Despite all of that, it looked, for a moment, as if Cespedes might have been able to save the day for McCarthy and the A's on the Cain line drive. Even the batter wasn't so sure he delivered the game-tying blow.

"I thought he was going to catch it," Cain said. "I was looking at him the entire time and it looked like he had a good bead on it, but I guess I got it up high enough to hit it off the top of the fence. And I'll take it."

The A's lost another tough battle in Doolittle vs. Getz. The Royals second baseman fell behind 0-2 in the count and then proceeded to see nine more pitches: five fouls, three balls and a double down the left-field line.

"Ideally you don't want to start 0-2," Getz said. "He kept on throwing his heater and showing his offspeed stuff, and he just kept on battling and battling and battling. It was one of those at-bats where you kind of get more comfortable as time goes on, once you've seen everything, and eventually you're fortunate enough to sneak one in there."

For much of the game, it was the A's on the positive end of things. Trailing 1-0 after one inning, Brandon Moss' RBI single tied the game in the top of the second, and Donaldson smashed a solo home run down the left-field line off Royals starter Will Smith in the top of the fourth to give the A's a one-run lead.

"[Smith] threw me a curveball down in the zone, and I was able to get under it a little bit," Donaldson said. "I didn't know if it was going to stay fair or not because it was kind of hooking. Fortunately for me it did."

"I was praying it would go foul but it didn't," Smith said. "That's my fault. He did his part -- he hit a good pitch. I thought I made a good pitch, it was down and he golfed it out so he did his part. He's a good hitter."

Still, A's manager Bob Melvin thought the team had other opportunities to add to the advantage. The A's had runners at the corners with one out three times, and they cashed in just once, on Moss' single.

"I think at times you press a little bit when you get the opportunities and you're not getting them in," Melvin said. "But it's not like we left 15 guys out there, one of those types of games. But we had some opportunities early on to pad our lead, and when you don't, it gets down to the end of the game and one hit can beat you or one hit can tie it. And that's what happened."

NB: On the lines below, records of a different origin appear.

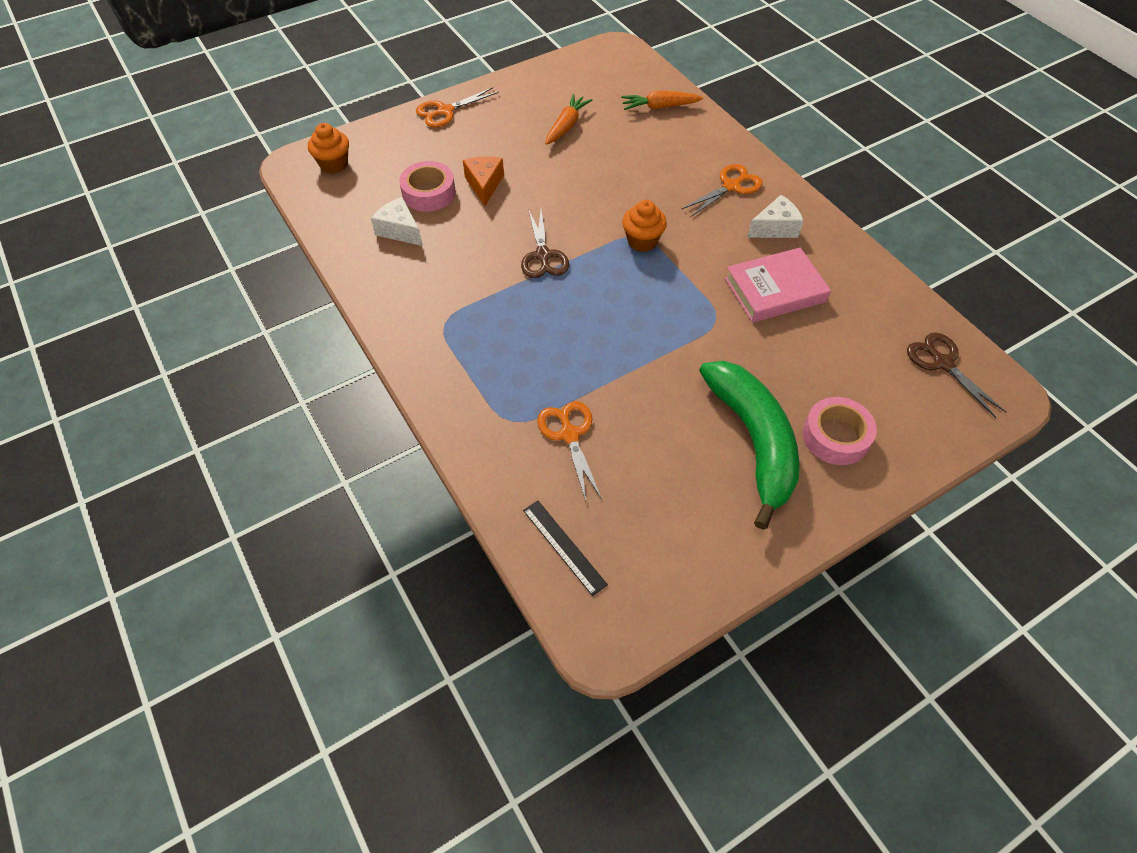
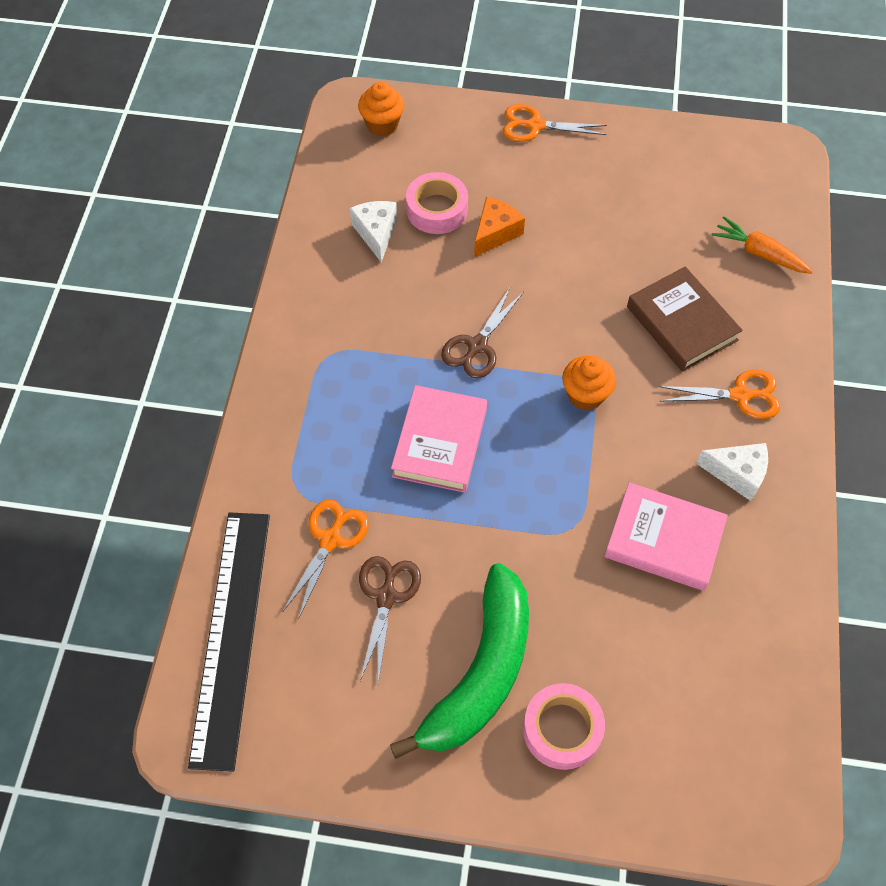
camera: 40 degrees right, 5 degrees up
black ruler [523,501,608,596] -> black ruler [188,512,270,772], size x2.18
orange carrot [545,94,592,145] -> none
brown scissors [907,332,1007,418] -> brown scissors moved to [359,556,421,683]
none -> pink book [391,385,487,493]
none -> brown book [627,267,743,372]

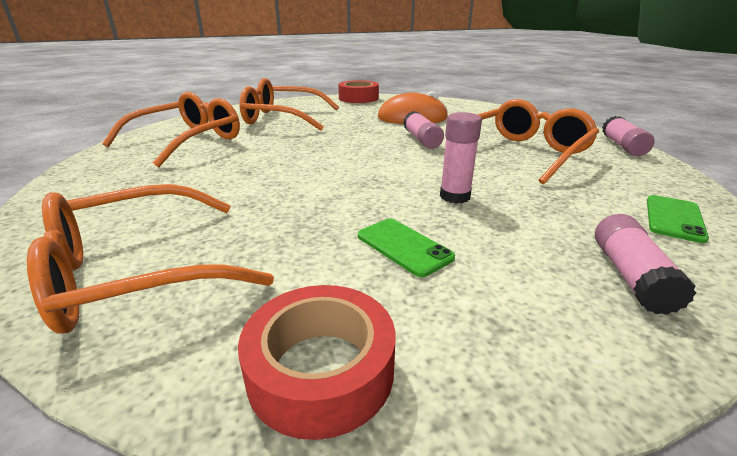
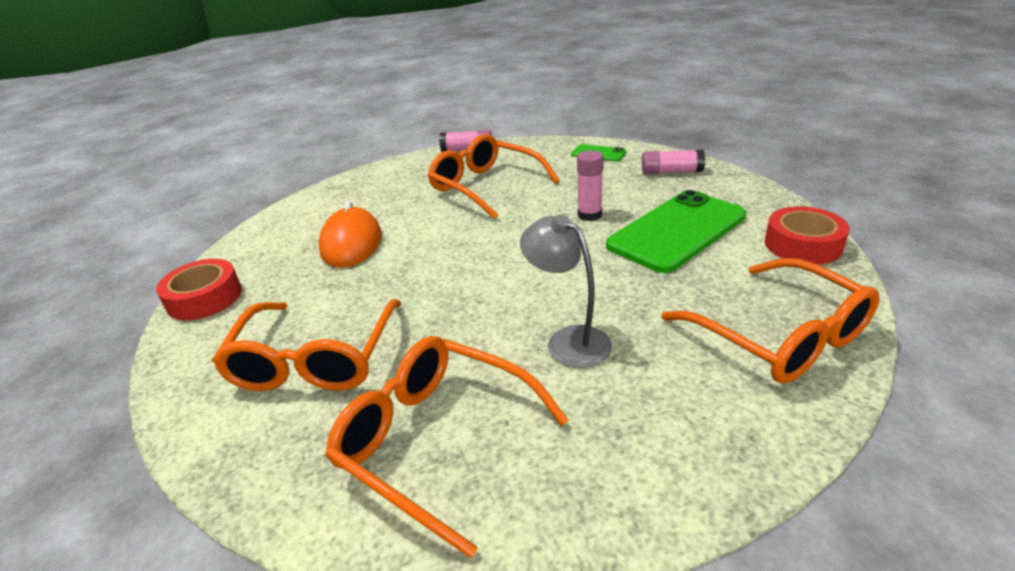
camera: 90 degrees left, 5 degrees up
green phone [358,219,455,277] -> green phone [606,190,746,273], size x2.19
pink glue stick [403,111,444,149] -> none
none -> grey lamp [520,214,612,368]

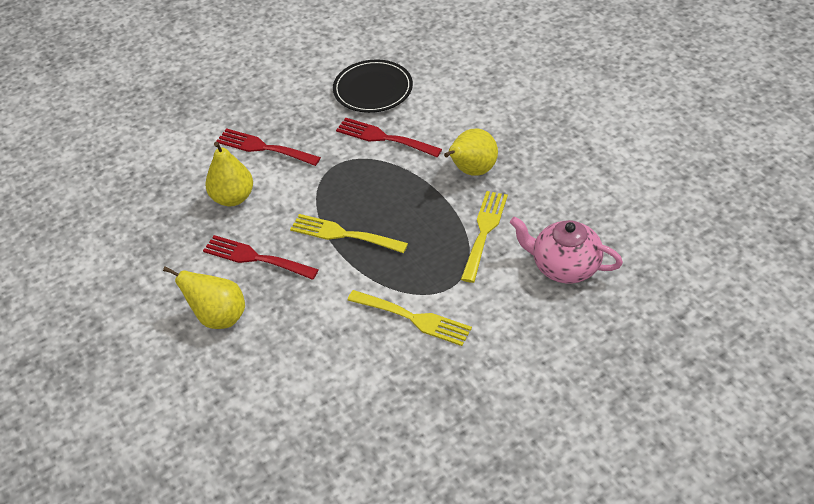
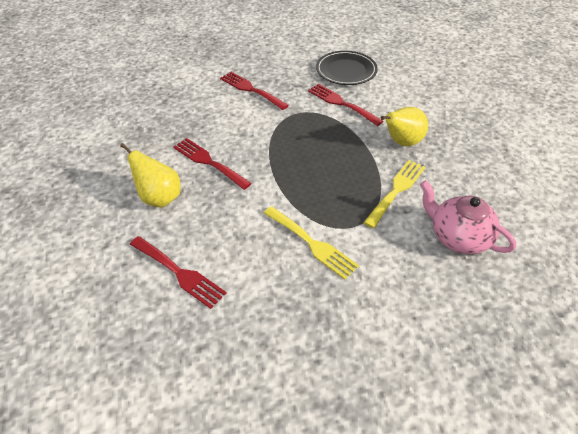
camera: 15 degrees right, 0 degrees up
yellow pear [205,142,253,206] -> none
yellow fork [290,214,408,253] -> none
none -> red fork [130,236,227,309]

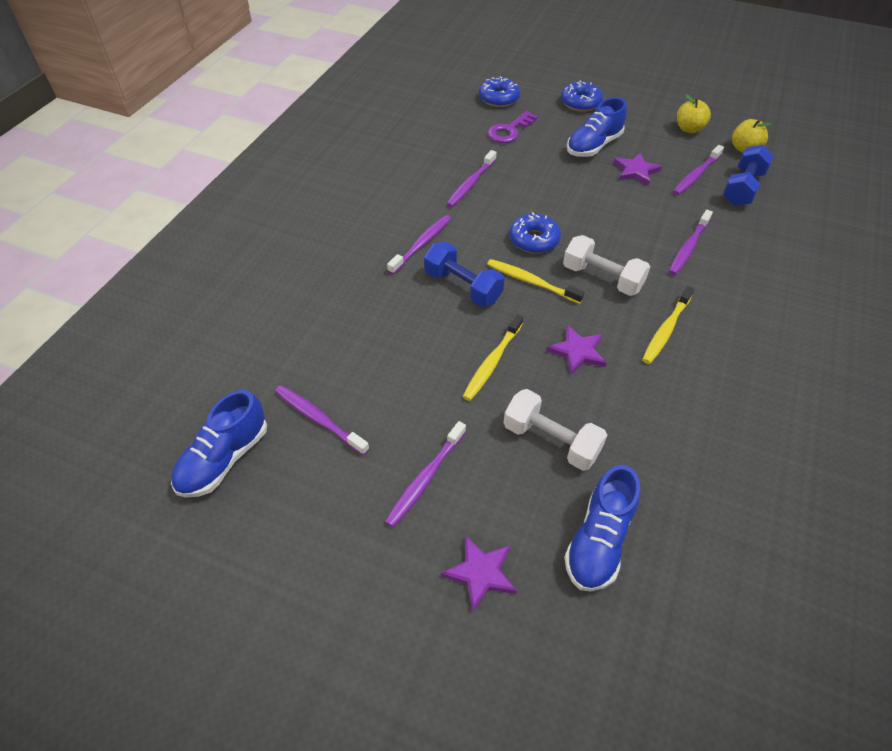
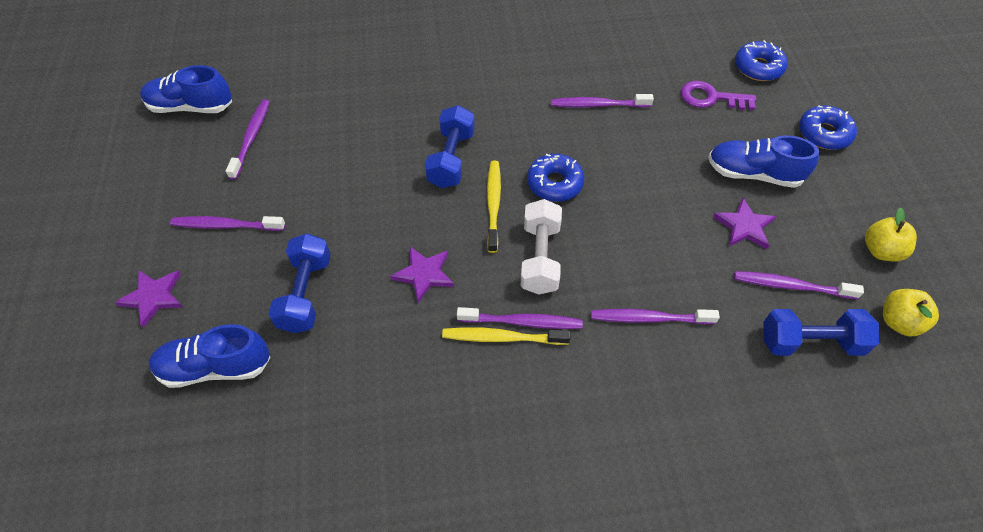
camera: 60 degrees right, 5 degrees up
purple toothbrush [387,215,451,274] -> purple toothbrush moved to [457,307,583,329]
yellow toothbrush [463,314,523,401] -> none
white dumbbell [504,389,607,471] -> blue dumbbell [268,233,331,333]

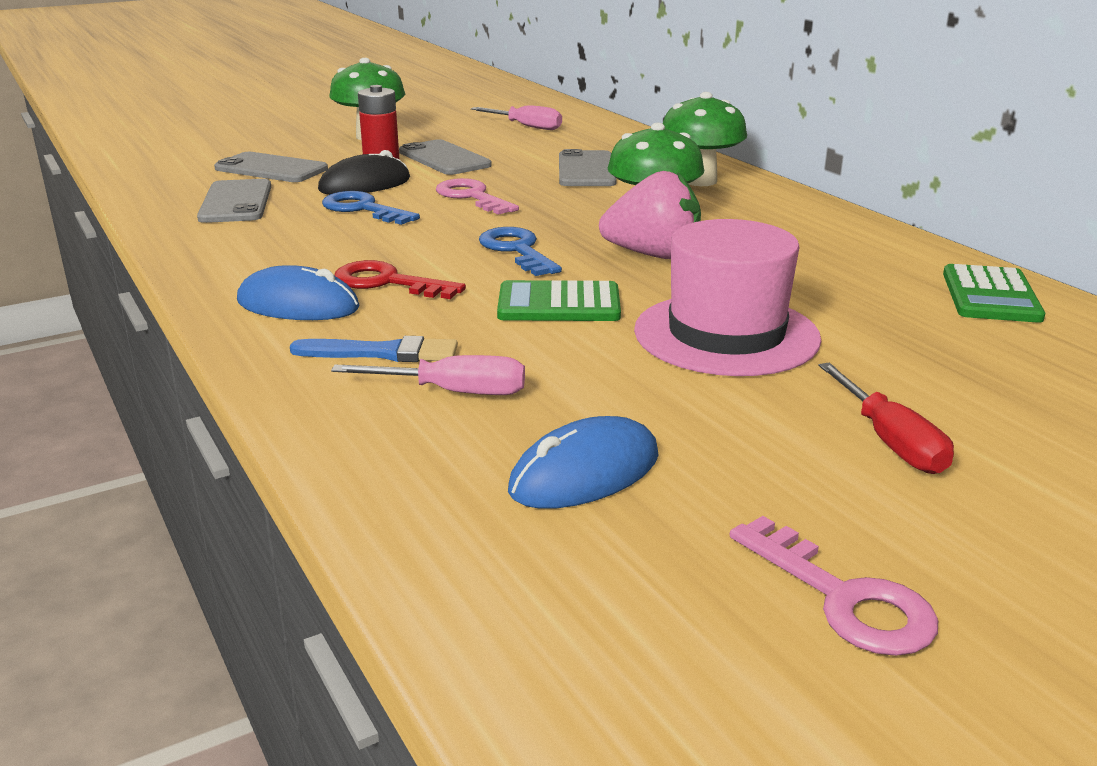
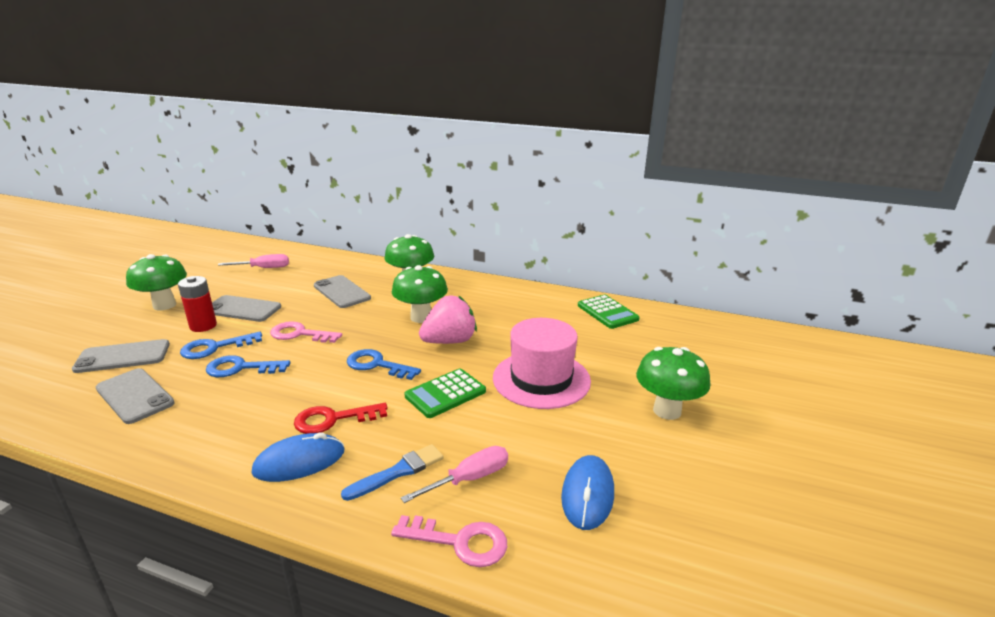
camera: 40 degrees left, 0 degrees up
black mouse [318,150,410,195] -> blue key [180,332,262,359]
pink key [730,516,938,656] -> pink key moved to [391,515,507,567]
red screwdriver [818,363,954,474] -> green mushroom [636,347,711,420]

The loss clinched a second consecutive series loss for the A's, who hadn't dropped back-to-back series since the last time they came to Kansas City: the first three days of June.

"We just have to go out there and try to win a game [Thursday]. Can't get caught up in that," Melvin said. "We've won a lot of series here recently, and we lost a series in Chicago and now it's our job to make sure we get one out of this one here before we go home."